The cultural implications are generally demeaning (Alfred notwithstanding). That probably has a lot to do with the cultural wound of slavery, when humans claimed ownership of others. In addition, servants were often the poor or undereducated or uneducated for whom being a servant was actually an improvement from their previous circumstances. We see much of this in waitstaff or clerks or other “service industry” people. Many young people work in so-called service industries and their parents have been guilty of saying, “so you’ll know why you want a better job.” It sounds harsh, doesn’t it? On the other hand, in other cultures, servants or service industries are not so demeaned. In some European countries, for example, tipping a waiter is an insult. They are professionals and should be treated as such.

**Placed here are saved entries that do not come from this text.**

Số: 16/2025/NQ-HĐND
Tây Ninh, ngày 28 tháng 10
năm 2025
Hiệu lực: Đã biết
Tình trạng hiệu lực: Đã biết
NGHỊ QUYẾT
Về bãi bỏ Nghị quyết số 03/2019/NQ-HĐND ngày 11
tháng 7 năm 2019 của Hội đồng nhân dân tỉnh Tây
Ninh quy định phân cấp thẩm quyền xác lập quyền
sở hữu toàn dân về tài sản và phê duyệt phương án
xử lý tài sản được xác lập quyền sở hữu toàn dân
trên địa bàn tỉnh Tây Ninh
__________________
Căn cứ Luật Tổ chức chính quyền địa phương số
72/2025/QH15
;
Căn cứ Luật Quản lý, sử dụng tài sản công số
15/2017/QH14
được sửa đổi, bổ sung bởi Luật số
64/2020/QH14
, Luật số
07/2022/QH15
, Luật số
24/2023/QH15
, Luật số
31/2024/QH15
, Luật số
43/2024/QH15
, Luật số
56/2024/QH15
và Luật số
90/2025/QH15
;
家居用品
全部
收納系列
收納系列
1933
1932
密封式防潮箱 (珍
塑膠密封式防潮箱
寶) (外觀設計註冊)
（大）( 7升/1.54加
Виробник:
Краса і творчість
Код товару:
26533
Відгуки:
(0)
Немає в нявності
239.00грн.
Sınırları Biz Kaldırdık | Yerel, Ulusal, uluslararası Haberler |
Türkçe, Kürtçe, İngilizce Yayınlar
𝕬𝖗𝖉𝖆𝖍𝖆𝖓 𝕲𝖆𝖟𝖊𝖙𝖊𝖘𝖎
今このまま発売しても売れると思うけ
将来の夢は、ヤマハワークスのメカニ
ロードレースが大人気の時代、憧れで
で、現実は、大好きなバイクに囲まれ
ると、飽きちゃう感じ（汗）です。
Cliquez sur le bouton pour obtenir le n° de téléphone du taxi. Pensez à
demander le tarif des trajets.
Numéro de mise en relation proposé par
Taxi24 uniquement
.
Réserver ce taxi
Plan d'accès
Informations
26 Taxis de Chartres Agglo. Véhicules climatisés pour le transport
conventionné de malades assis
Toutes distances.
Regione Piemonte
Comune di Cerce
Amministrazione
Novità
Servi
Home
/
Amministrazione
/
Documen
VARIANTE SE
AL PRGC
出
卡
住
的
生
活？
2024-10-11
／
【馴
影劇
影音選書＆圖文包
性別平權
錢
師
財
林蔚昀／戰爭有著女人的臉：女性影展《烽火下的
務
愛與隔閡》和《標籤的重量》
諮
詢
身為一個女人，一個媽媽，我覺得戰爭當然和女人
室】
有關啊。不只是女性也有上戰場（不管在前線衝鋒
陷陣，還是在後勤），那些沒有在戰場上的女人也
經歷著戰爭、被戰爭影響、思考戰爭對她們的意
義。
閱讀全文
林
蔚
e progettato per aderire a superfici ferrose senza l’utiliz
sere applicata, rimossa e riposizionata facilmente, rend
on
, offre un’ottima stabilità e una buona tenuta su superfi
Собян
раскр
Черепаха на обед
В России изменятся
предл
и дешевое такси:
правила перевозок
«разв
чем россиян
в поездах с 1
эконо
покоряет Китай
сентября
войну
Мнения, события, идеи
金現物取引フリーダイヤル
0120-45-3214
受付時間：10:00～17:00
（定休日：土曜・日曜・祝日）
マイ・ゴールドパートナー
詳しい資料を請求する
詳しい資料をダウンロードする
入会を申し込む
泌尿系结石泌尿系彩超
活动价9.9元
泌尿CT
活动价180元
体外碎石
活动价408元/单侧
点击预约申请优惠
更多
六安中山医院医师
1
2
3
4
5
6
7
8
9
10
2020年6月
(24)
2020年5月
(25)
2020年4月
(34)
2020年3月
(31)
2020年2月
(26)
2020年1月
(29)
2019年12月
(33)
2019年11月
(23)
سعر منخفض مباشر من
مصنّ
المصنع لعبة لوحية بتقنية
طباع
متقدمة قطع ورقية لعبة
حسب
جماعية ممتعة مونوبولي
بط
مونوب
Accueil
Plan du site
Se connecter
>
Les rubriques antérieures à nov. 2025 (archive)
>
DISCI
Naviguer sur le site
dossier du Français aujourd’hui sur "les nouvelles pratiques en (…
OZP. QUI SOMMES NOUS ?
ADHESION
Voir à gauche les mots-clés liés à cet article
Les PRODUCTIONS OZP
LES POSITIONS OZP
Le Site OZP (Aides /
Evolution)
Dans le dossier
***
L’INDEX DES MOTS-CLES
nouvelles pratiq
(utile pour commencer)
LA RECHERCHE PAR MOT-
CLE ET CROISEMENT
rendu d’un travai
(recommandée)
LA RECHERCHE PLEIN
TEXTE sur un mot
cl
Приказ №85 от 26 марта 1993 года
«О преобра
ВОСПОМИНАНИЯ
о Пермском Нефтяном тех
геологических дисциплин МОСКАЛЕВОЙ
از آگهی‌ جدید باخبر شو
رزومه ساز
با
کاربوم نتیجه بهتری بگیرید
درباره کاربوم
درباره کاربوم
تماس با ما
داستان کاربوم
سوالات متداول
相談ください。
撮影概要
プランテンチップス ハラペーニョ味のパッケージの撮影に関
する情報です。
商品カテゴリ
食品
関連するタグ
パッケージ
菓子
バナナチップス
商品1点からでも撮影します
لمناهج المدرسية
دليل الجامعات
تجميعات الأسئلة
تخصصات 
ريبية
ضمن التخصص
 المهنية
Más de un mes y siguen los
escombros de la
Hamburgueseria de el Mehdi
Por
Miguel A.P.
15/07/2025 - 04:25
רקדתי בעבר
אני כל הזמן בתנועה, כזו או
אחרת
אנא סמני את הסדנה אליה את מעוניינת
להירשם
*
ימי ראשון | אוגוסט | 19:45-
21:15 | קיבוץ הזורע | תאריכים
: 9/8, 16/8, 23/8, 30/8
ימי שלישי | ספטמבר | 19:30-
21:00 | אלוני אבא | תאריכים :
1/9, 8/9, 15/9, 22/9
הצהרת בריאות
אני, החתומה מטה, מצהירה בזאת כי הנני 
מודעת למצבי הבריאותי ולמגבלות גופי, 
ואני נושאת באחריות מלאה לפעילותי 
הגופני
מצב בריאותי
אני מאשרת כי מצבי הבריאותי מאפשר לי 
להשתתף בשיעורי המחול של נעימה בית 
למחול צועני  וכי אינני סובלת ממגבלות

This is incredibly important as we read the verses from Isaiah. Jacob/Israel is God’s servant. This is not intended to be a demeaning title, but one that bestows great honor. Only the Israelites had the gift of being in relationship with God. In our culture, this “gets to be a servant” has serious overtones that damage the God-honoring view of serving God as worship. Our culture of individuality along with our history of service jobs and slavery looks at this as condescension and power, rather than what it is…a blessed arrangement. This is God’s perspective and it is the long-held view of Israelite and (now) Jewish thought.
When we read Jesus’ words to his disciples, we can see (especially in the light of Isaiah’s words) just how shocking Jesus’ words actually were. Jesus was switching up the “rules”. Jesus (the Son of God) surrendered his divinity to serve. Jesus served as teacher, example (for a life that honored God), and sacrifice. In his words to his disciples, he noted the problem Gentiles had with servants (sounds familiar). It was a power issue. Servants—those that serve others—are not to be dismissed due to their role or position. In fact, it would seem that servants are to actually be honored.
We get that to some degree. As part of our church life, there are many who serve both as a calling and as an outpouring of worship (worship of God). John gives us some context that ties it all together. If we serve God, we follow God. Perhaps the next time you see servant or serve in the Scriptures, change it to follow or follower and see how your heart responds.
1) What is your initial response to being a servant? Why? How do you think that response was formed?
2) We often intellectually (i.e., unemotionally) assent or agree that God calls us to serve. Why, then, does the church lack servants? What can be done to change the culture?
3) Have you ever been to a restaurant where the waitstaff were professionals? What was it like compared to places where the waitstaff are only in “starting” jobs?